(Data records)
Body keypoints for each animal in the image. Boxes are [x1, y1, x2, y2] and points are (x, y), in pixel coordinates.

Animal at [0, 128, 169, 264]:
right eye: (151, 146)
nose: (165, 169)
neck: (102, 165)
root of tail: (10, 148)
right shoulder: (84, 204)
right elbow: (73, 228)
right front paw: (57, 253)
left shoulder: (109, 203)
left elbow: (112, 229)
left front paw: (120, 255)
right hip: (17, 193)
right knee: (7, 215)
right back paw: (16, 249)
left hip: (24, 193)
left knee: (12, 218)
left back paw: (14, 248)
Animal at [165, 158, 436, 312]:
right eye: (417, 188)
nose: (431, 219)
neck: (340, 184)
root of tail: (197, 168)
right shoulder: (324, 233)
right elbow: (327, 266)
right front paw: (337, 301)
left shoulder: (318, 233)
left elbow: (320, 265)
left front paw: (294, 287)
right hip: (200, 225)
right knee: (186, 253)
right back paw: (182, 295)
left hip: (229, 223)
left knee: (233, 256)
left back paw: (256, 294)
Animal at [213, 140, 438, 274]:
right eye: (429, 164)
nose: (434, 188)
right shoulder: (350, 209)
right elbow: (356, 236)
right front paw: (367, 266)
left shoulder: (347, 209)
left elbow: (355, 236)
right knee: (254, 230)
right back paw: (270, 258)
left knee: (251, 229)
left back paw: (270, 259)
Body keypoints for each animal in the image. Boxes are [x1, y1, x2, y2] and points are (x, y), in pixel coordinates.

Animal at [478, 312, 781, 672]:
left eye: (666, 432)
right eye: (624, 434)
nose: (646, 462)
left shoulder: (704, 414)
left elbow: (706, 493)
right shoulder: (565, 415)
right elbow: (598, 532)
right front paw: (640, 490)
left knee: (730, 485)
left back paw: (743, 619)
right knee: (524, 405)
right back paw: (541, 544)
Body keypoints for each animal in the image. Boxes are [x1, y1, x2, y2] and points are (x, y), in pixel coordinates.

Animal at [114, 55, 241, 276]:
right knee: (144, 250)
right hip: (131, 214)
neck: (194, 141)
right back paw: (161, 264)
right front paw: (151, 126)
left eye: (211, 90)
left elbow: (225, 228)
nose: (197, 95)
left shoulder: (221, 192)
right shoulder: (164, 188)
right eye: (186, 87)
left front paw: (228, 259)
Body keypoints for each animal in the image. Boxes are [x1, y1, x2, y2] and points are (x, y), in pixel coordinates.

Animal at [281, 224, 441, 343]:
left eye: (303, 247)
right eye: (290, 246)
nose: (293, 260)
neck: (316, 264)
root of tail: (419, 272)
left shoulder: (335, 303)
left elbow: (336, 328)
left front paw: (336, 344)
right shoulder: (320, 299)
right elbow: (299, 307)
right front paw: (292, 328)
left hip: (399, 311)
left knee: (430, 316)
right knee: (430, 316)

INSTRUCTIONS FOR THE TASK –
Every single entry is to be retyped exactly.

RESULT BELOW –
Body keypoints for each animal in the image. Boxes are [x1, y1, x2, y2] and points are (x, y), in pixel coordinates.

Animal at [0, 128, 169, 264]:
right eye: (151, 146)
nose: (165, 169)
neck: (102, 165)
root of tail: (10, 148)
right shoulder: (84, 204)
right elbow: (73, 228)
right front paw: (57, 253)
left shoulder: (109, 203)
left elbow: (112, 229)
left front paw: (120, 255)
right hip: (17, 193)
right knee: (7, 215)
right back paw: (16, 249)
left hip: (24, 193)
left knee: (12, 218)
left back paw: (14, 248)
Animal at [165, 158, 436, 312]:
right eye: (417, 188)
nose: (431, 219)
neck: (340, 184)
root of tail: (197, 168)
right shoulder: (324, 233)
right elbow: (327, 266)
right front paw: (337, 301)
left shoulder: (318, 233)
left elbow: (320, 265)
left front paw: (294, 287)
right hip: (200, 225)
right knee: (186, 253)
right back paw: (182, 295)
left hip: (229, 223)
left knee: (233, 256)
left back paw: (256, 294)
Animal at [213, 140, 438, 274]:
right eye: (429, 164)
nose: (434, 188)
right shoulder: (350, 209)
right elbow: (356, 236)
right front paw: (367, 266)
left shoulder: (347, 209)
left elbow: (355, 236)
right knee: (254, 230)
right back paw: (270, 258)
left knee: (251, 229)
left back paw: (270, 259)
Body keypoints for each animal in the image. Boxes are [x1, y1, x2, y2] and points are (x, y), in pixel coordinates.

Animal at [478, 312, 781, 672]:
left eye: (666, 432)
right eye: (624, 434)
nose: (646, 462)
left shoulder: (704, 414)
left elbow: (706, 493)
right shoulder: (565, 415)
right elbow: (598, 532)
right front paw: (640, 490)
left knee: (730, 485)
left back paw: (743, 619)
right knee: (524, 405)
right back paw: (541, 544)
Body keypoints for each animal in the image. Boxes are [x1, y1, x2, y2] and points are (x, y), in pixel coordinates.

Animal at [114, 55, 241, 276]:
right knee: (144, 250)
right hip: (131, 214)
neck: (194, 141)
right back paw: (161, 264)
right front paw: (151, 126)
left eye: (211, 90)
left elbow: (225, 228)
nose: (197, 95)
left shoulder: (221, 192)
right shoulder: (164, 188)
right eye: (186, 87)
left front paw: (228, 259)
Body keypoints for each animal in the image. Boxes are [x1, y1, x2, y2] and points are (x, y), in pixel coordinates.

Animal at [281, 224, 441, 343]:
left eye: (303, 247)
right eye: (290, 246)
nose: (293, 260)
neck: (316, 264)
root of tail: (419, 272)
left shoulder: (335, 303)
left elbow: (336, 328)
left front paw: (336, 344)
right shoulder: (320, 299)
right elbow: (299, 307)
right front paw: (292, 328)
left hip: (399, 311)
left knee: (430, 316)
right knee: (430, 316)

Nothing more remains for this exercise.